In a rush? Here are the quick facts:

  • AI chatbots sometimes cite retracted scientific papers without warning users.
  • ChatGPT GPT-4o referenced retracted papers five times, warning in only three.
  • Experts warn retraction data is inconsistent and often hard for AI to track.

The research findings, which MIT Technology Review confirmed, raise doubts about AI reliability when it comes to answering scientific questions to researchers, students and the general public.

AI chatbots are already known to sometimes fabricate references. But experts warn that even when the sources are real, problems arise if the papers themselves have been pulled from the scientific record.

“The chatbot is ‘using a real paper, real material, to tell you something,’” says Weikuan Gu, a medical researcher at the University of Tennessee, as reported by MIT. “But, he says, if people only look at the content of the answer and do not click through to the paper and see that it’s been retracted, that’s really a problem,” he added.

MIT reports that Gu’s team tested ChatGPT running on OpenAI’s GPT-4o model with 21 retracted medical imaging papers. The chatbot referenced retracted sources five times yet it only warned users about this issue in three of those instances. Another study found similar issues with GPT-4o mini, which failed to mention retractions at all.

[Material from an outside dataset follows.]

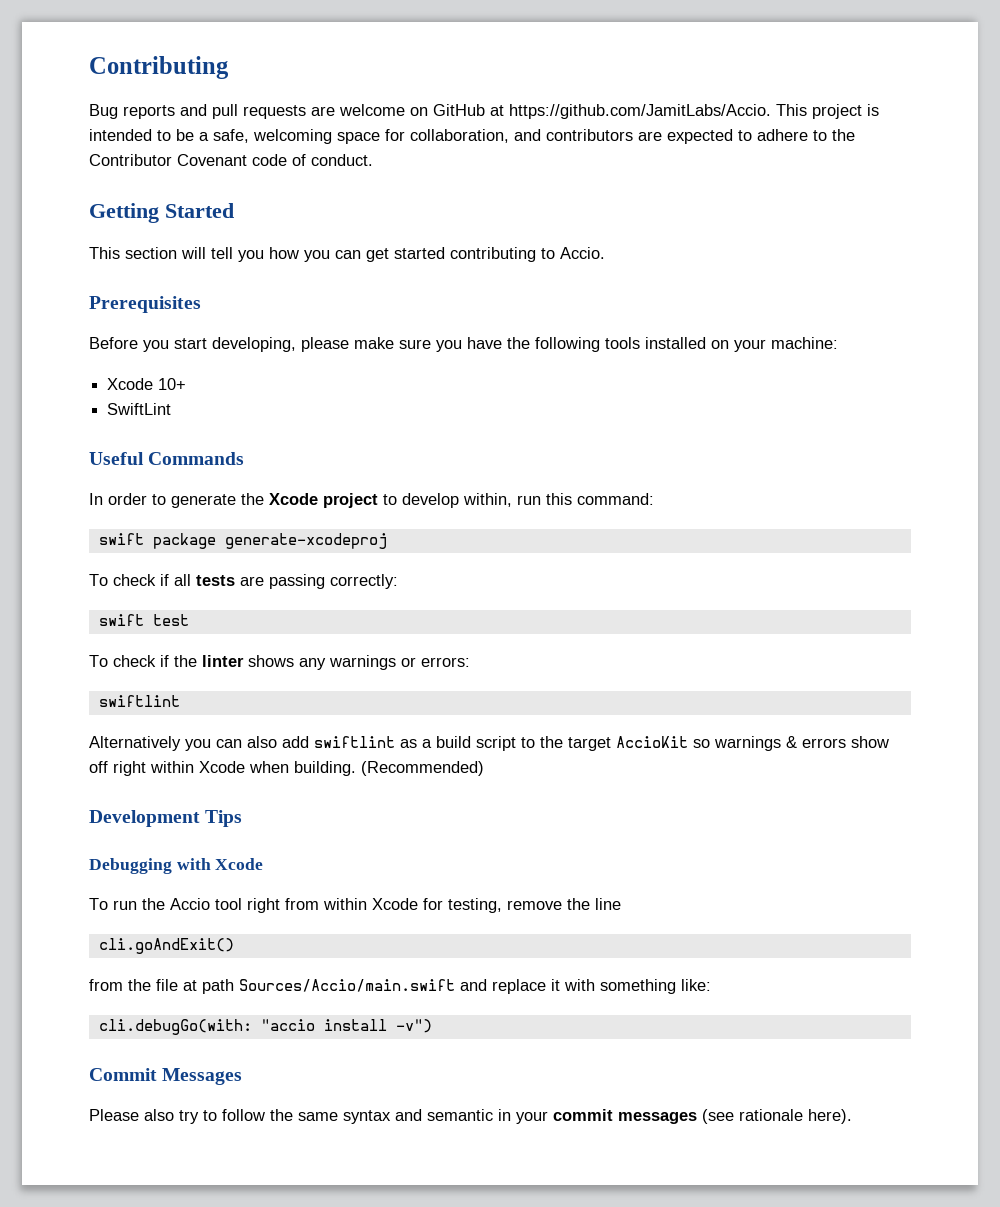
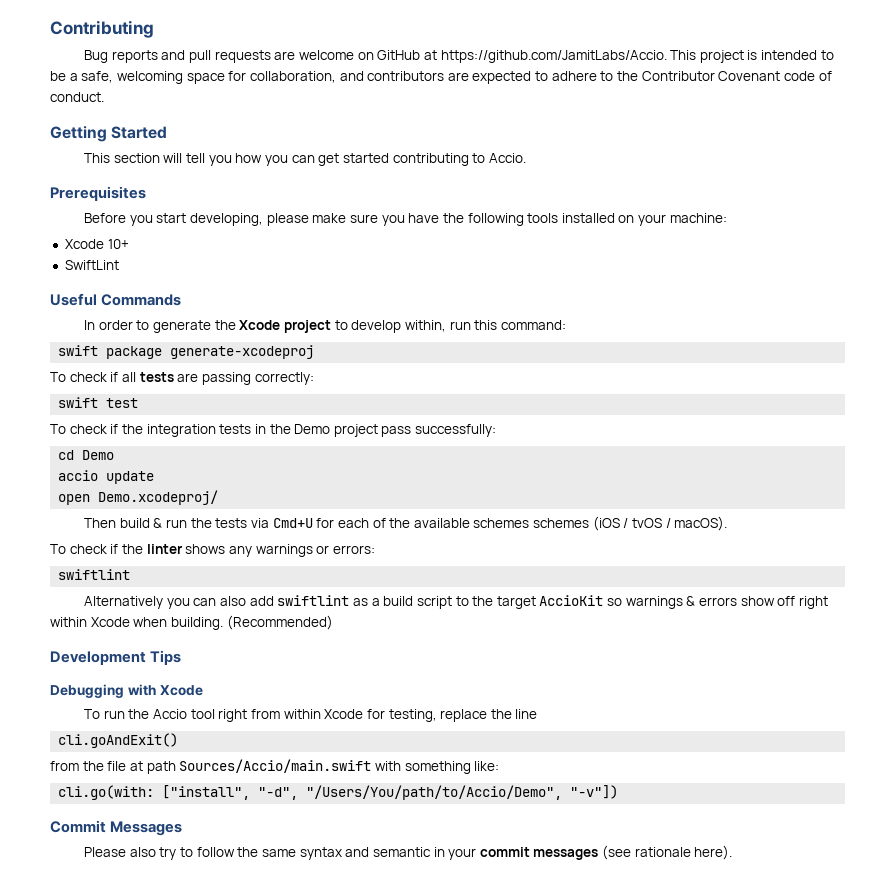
(189, 620) none -> [50,424,497,437] [58,450,115,460] [58,470,155,484] [58,490,219,505] [84,516,728,531] // To check if the integration tests in the Demo project pass successfully: // cd Demo // accio update // open Demo.xcodeproj/ // Then build & run the tests via Cmd+U for each of the available schemes schemes (iOS / tvOS / macOS).
[507,900,562,910] remove -> [440,709,488,722] replace
[460,979,560,994] and replace it -> (372, 766) none
[98,1019,432,1035] cli.debugGo(with: "accio install -v") -> [58,785,619,800] cli.go(with: ["install", "-d", "/Users/You/path/to/Accio/Demo", "-v"])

The problem extends beyond ChatGPT. MIT evaluated research-oriented AI tools by testing Elicit, Ai2 ScholarQA, Perplexity, and Consensus. Each cited studies which had been retracted and did not warn about this.  The researchers said this happened multiple times in dozens of cases. Some companies say they are now improving detection.

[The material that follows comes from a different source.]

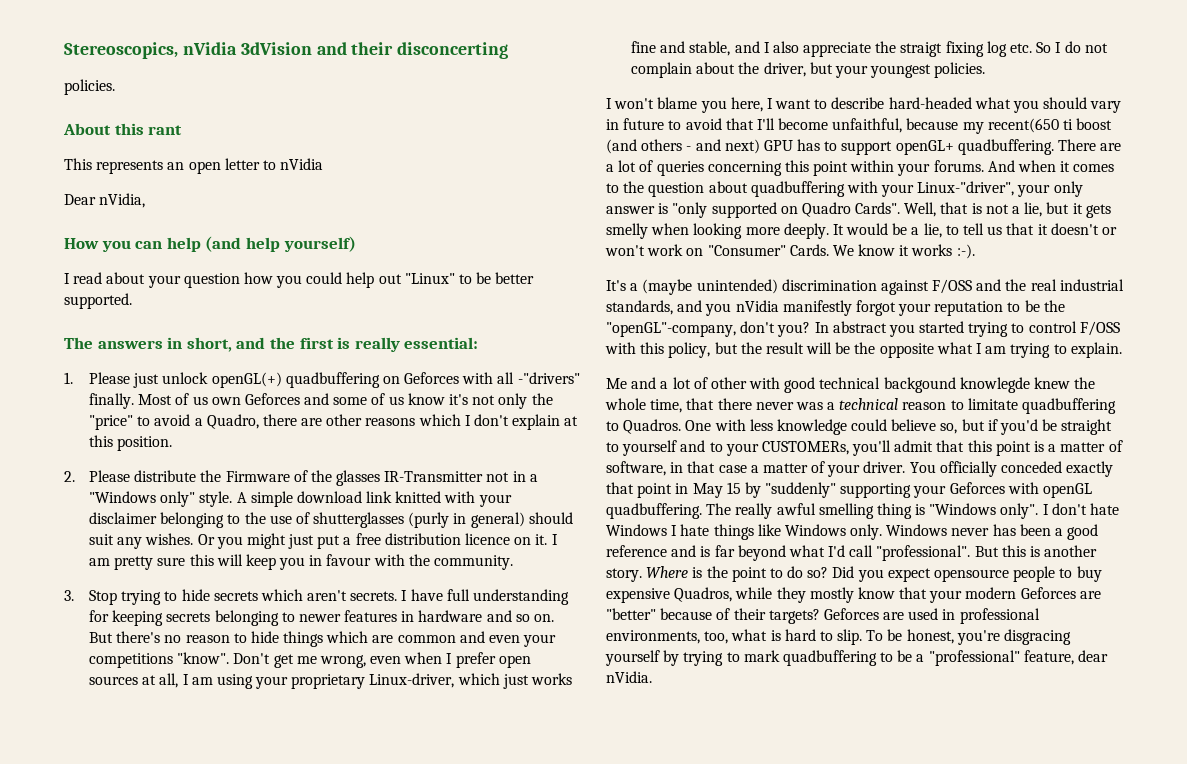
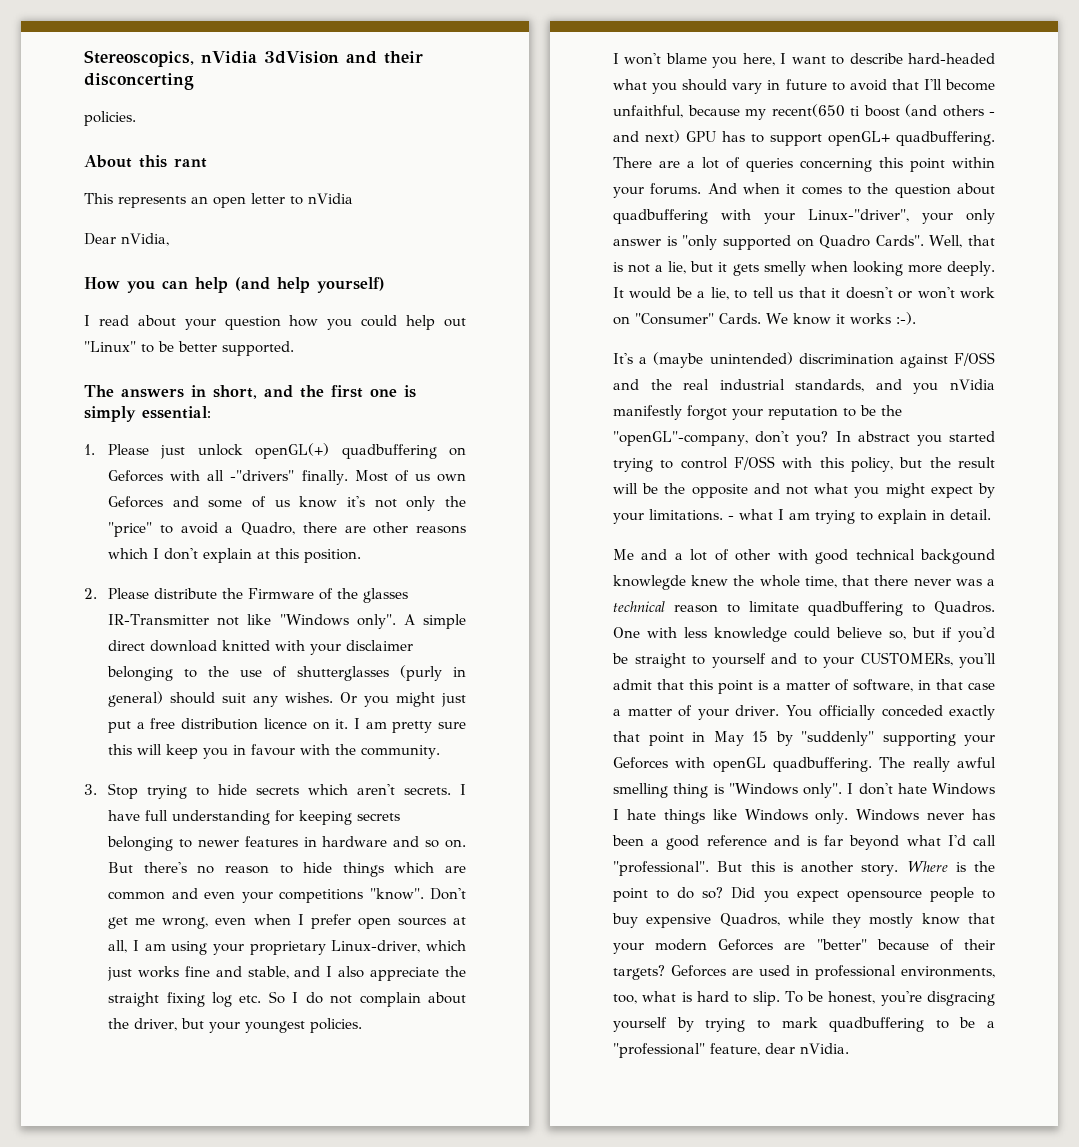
[337,337,400,352] is really -> [370,385,416,398] [84,406,136,422] one is simply
[512,471,538,482] [88,491,393,507] in a "Windows only" style. A simple download link -> [247,614,466,629] [108,640,218,652] like "Windows only". A simple direct download
[900,42,943,57] straigt -> [108,992,160,1007] straight
(934, 350) none -> [753,483,995,498] [613,509,734,524] and not what you might expect by your limitations. -
[1070,342,1122,358] explain. -> [878,509,991,524] explain in detail.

“Until recently, we didn’t have great retraction data in our search engine,” said Christian Salem, cofounder of Consensus, which has since added new sources to reduce errors.

Experts argue that retraction data is patchy and inconsistent. “Where things are retracted, they can be marked as such in very different ways,” says Caitlin Bakker from the University of Regina.

Researchers warn users to stay cautious. “We are at the very, very early stages, and essentially you have to be skeptical,” says Aaron Tay of Singapore Management University.